Can we Separate Science from Ideology – No

We tend to assume that science is different to ideology, that it is more real or valid, because it deals in physical evidence. However, when we look at the history of philosophy we soon see that science is itself an ideology, albeit a particularly fruitful one. At the very least, science is informed and contained within ideologies and therefore inseparable from them. It is important to understand this, not in order to cast doubt on science as such, but in order to acknowledge that it might not be able to teach us everything.

Ideologies are explanations of, or ways of understanding the world. They are self-contained systems of belief which stand alone from each other. Adherents of an ideology believe that they know the truth, the whole truth, the only possible truth. Religions are ideologies and so are many political and philosophical standpoints. Science is an ideology based on a rationalist, mechanistic wordview, characterised by empiricism, the belief that we can learn everything there is to learn by physical means. Galileo, in the 17th century, was amongst the earliest and most notable adherents to this philosophical standpoint. ‘Measure what can be measured and make measurable what cannot be measured’ he said. Other ideologies rely on less concrete justifications like faith and spirituality.

There was a time before science. In Aristotle’s time, philosophers were still arguing about whether human reason was a reliable basis for knowledge. He and Plato were also discussing what came first, the idea of an object or the object itself. Plato thought that there was an objective world of ideas, where the ideal forms came from. There was some kind of mind of God that we had access to and from which came all of our ideas. Aristotle believed the opposite, that we do not form ideas, notions of things, until we have taken them in through our senses. ‘Nothing exists in consciousness that has not been first experienced by the senses.’ This is a forerunner of our rational, empirical science, and it clearly had an philosophical/ideological basis. Aristotle also believed that there was causality in everything, that animals lived so that humans could eat them, or that it rained because the plants need water.

Galloping forward through history to the Middle Ages, a completely different ideology held sway. During this period science, or even the aspiration to learn about nature, was blasphemy. It was not for mere humans to look into the intricate workings of God. It took someone of the intellectual calibre of Thomas Aquinas to come up with a synthesis between rational enquiry and the received religion. He came up with formal arguments that supported the religious viewpoint. He declared that not only faith, but also rational thought and observation of ‘natural laws’ can bring us to a closer understanding of God. He began to use techniques of observation and record keeping in order to prove that the Bible was right. He also accepted that some aspects of the Bible could not be explained empirically, that there was room for experiencing God’s mysteries. Aquinas’s science was rooted in, and inseperable from, his ideology.

Scientific method was born out of the Renaissance which itself was a reaction against the heavy loads that religion had placed upon people over the previous few hundred years.

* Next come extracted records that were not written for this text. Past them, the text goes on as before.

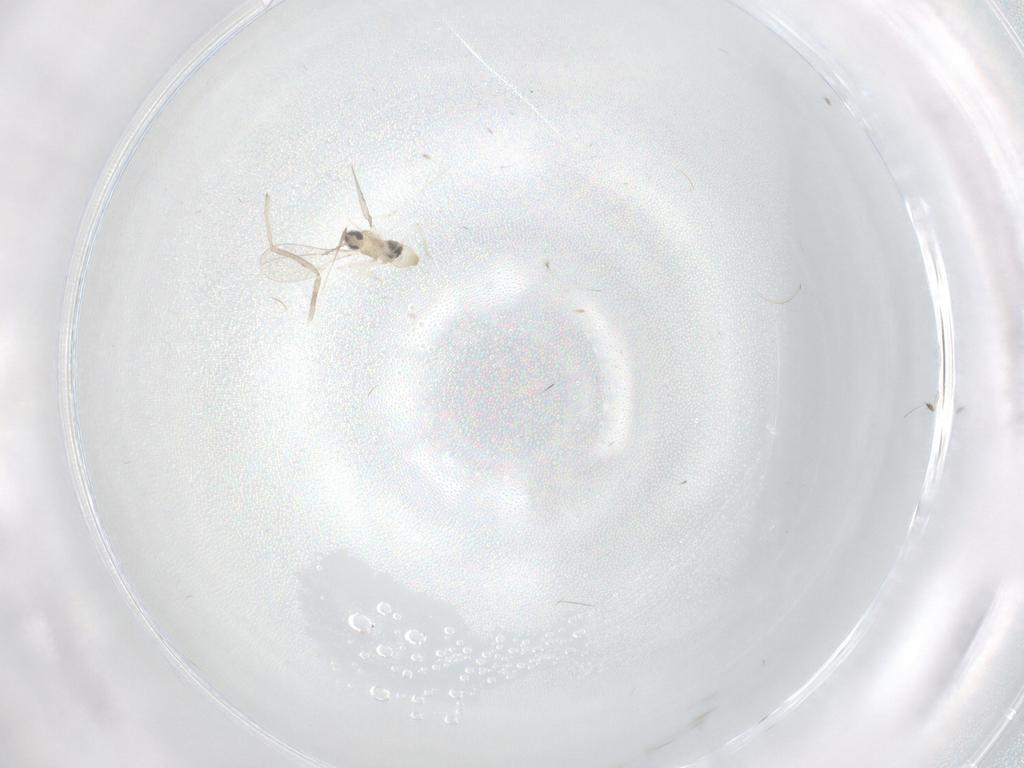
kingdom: Animalia
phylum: Arthropoda
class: Insecta
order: Diptera
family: Cecidomyiidae
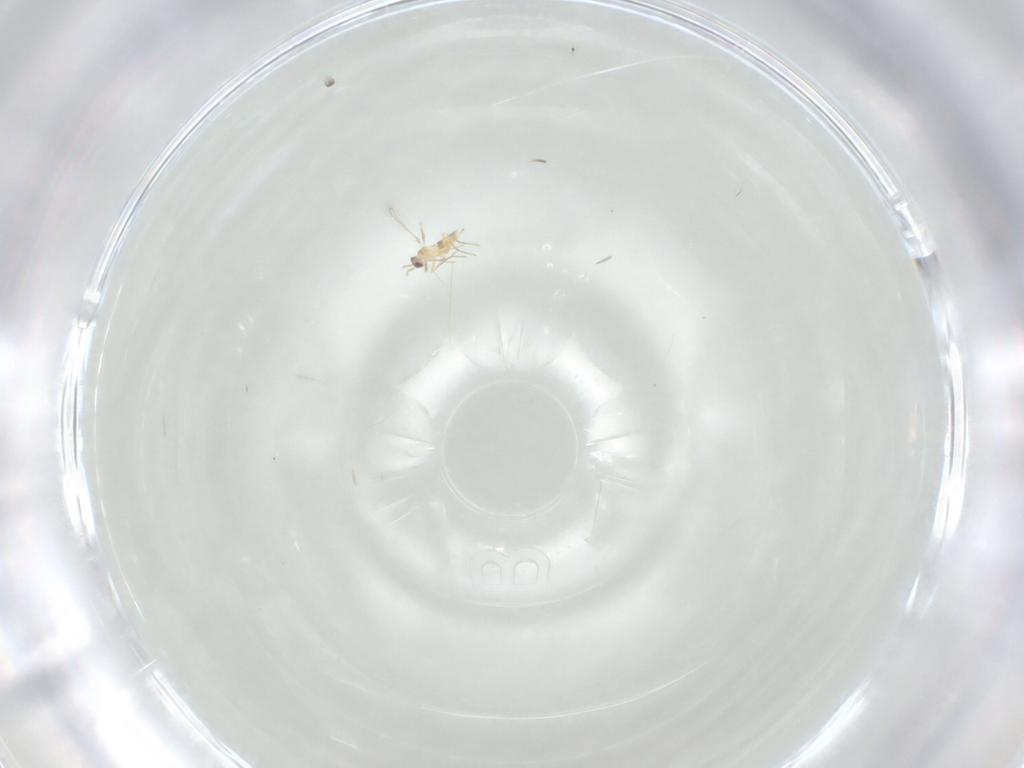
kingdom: Animalia
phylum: Arthropoda
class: Insecta
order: Hymenoptera
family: Mymaridae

There was an upsurge in individualism, humanism and the powers of the human intellect. While it cannot be denied that scientific method has been, and continues to be, very useful to us, it is clear that it had an ideological, rather than objective, basis.

Scepticism is as old as Aristotle, older even. The original sceptic believed that we couldn’t actually know anything for sure, that we can’t even trust our own physical senses. Nowadays a sceptic believes that we can only know what can be weighed, measured, tested with our physical senses.

These are both philosophical standpoints. Neither constitutes objective reality.

History aside, we are living in a world awash with differing ideologies about the nature of existence and our place in the cosmos. When we understand that science is itself an ideology, it opens up other avenues of exploration which cannot be examined by empirical methods.